**Instrucción 1**
Copia de nuevo, sin cambios, los registros desde el principio hasta la línea que contiene "part at (279, 475): none -> present", incluidas ambas.

**Fragmento del documento**
::::
Las dañinas consecuencias de la costosísima y prolongada política imperial
de la Monarquía constituyen, seguramente, el factor que más contribuyó al
desplome económico castellano del largo siglo XVII. Aquellas fueron ubicuas,
económicas, políticas y sociales, y actuaron tanto a corto como a largo
plazo. Para mantener la hegemonía política y militar en Europa, y defender
el patrimonio dinástico, los Austrias acrecentaron sus bases fiscales,
elevando tributos y creando otros nuevos, a fin de ampliar su capacidad de
endeudamiento. Por ese camino, Felipe II había acumulado deudas
equivalentes, a finales del siglo XVI, al 60% del PIB español, porcentaje que
debió de crecer sensiblemente, al descender este y agrandarse aquellas, al
menos hasta la Paz de los Pirineos de 1659.
La Corona de Castilla soportó el grueso de una escalada fiscal que, iniciada
en el último cuarto del siglo XVI, cuando la economía castellana trasponía su
cénit, alcanzó el suyo en 1630-1660, coincidiendo con el fondo de la
depresión. Su primer crescendo, en la década de 1570, perturbó el
comercio, aumentó la fragilidad de muchas economías campesinas,
acosadas por el alza de la renta de la tierra, y empobreció a las clases
urbanas, cuyas subsistencias ya venían encareciéndose. Imperturbables, la
nobleza y el clero, total o parcialmente exentos de cargas fiscales y
partícipes en las rentas reales, siguieron ingresando hasta fin de siglo
abultadas rentas territoriales y diezmos, y vendiendo sus frutos a precios
crecientes, con lo que se acentuó un intenso proceso de redistribución del
ingreso en contra de la mayoría de los castellanos. Cuando las cosechas
cayeron abruptamente en las décadas de 1580 y 1590, descenso propiciado
por un cambio climático desfavorable que se sintió en toda Europa, las vías
hacia la recesión y la contracción demográfica quedaron expeditas.
Desde 1600, los perniciosos efectos de la política imperial se multiplicaron
por varios caminos.
- La escalada fiscal dependió de impuestos que gravaban el tráfico
comercial y el consumo, recaudados por las autoridades municipales (en
1577, aportaron la mitad de los ingresos tributarios de la Monarquía; en
1666, el 72%). En núcleos pequeños, el recurso a repartimientos, según el
número de yuntas o el volumen comercializado por vecino, perjudicó
singularmente a los labradores que poseían las explotaciones más
productivas y orientadas al mercado. En ciudades y villas, donde las cargas
tributarias tendieron a concentrarse, la proliferación de exacciones sobre el
consumo, especialmente de vino, aceite y carnes, deprimieron la demanda
de tales artículos, ya menguante por el descenso demográfico y la
concentración en el pan del gasto en alimentos efectuado por unos
consumidores con menos medios. Ello, como muestra el gráfico 2, potenció
orientaciones productivas contrarias a las actividades agrícolas y ganaderas
más productivas, rentables y mercantilizadas, favoreciendo el cultivo de
cereales, que ganó peso relativo, y el autoconsumo. Las manufacturas
urbanas, por su parte, con su demanda deprimida por el desplome de las
ciudades y el empobrecimiento de sus habitantes, afrontaron, al
encarecerse numerosos productos básicos, la consiguiente tendencia al alza
de los salarios.
::::
**Registros de datos**

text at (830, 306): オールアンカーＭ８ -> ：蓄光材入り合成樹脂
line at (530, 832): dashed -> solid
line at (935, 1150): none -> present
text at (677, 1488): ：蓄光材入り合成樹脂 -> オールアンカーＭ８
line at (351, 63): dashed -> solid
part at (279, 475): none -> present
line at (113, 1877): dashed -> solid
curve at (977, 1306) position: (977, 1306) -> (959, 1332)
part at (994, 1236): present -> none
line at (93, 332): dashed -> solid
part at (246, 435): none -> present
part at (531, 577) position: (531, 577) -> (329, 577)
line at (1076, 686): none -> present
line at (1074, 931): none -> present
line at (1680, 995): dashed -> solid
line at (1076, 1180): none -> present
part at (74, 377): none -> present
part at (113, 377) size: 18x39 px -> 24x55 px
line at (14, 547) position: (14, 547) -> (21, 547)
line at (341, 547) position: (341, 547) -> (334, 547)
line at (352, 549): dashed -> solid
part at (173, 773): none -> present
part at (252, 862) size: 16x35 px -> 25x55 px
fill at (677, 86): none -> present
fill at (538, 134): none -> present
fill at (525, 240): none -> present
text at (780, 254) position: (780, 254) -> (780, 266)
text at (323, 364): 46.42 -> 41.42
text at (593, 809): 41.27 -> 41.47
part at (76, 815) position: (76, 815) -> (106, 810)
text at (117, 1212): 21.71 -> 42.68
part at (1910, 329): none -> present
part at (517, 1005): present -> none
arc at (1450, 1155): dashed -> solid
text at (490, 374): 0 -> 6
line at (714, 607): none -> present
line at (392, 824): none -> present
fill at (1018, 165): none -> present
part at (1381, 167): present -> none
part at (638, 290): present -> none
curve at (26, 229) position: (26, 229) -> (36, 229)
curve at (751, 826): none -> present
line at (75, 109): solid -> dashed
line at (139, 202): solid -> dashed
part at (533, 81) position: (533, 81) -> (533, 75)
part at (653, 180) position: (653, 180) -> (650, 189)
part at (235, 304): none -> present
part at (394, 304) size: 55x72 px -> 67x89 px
::::
**Instrucción 2**
Según el fragmento sobre la economía castellana del siglo XVII, indica si cada afirmación concuerda con él (sí o no) y cita las palabras exactas que lo deciden.
(a) A finales del siglo XVI, Felipe II había acumulado deudas equivalentes al 60% del PIB español.
(b) En 1666, los impuestos recaudados por las autoridades municipales aportaron la mitad de los ingresos tributarios de la Monarquía.
(c) La nobleza y el clero soportaban plenamente las cargas fiscales.

**Respuesta 1**
text at (830, 306): オールアンカーＭ８ -> ：蓄光材入り合成樹脂
line at (530, 832): dashed -> solid
line at (935, 1150): none -> present
text at (677, 1488): ：蓄光材入り合成樹脂 -> オールアンカーＭ８
line at (351, 63): dashed -> solid
part at (279, 475): none -> present

**Respuesta 2**
(a) Sí: "Felipe II había acumulado deudas equivalentes, a finales del siglo XVI, al 60% del PIB español".
(b) No: "en 1577, aportaron la mitad de los ingresos tributarios de la Monarquía; en 1666, el 72%".
(c) No: "la nobleza y el clero, total o parcialmente exentos de cargas fiscales".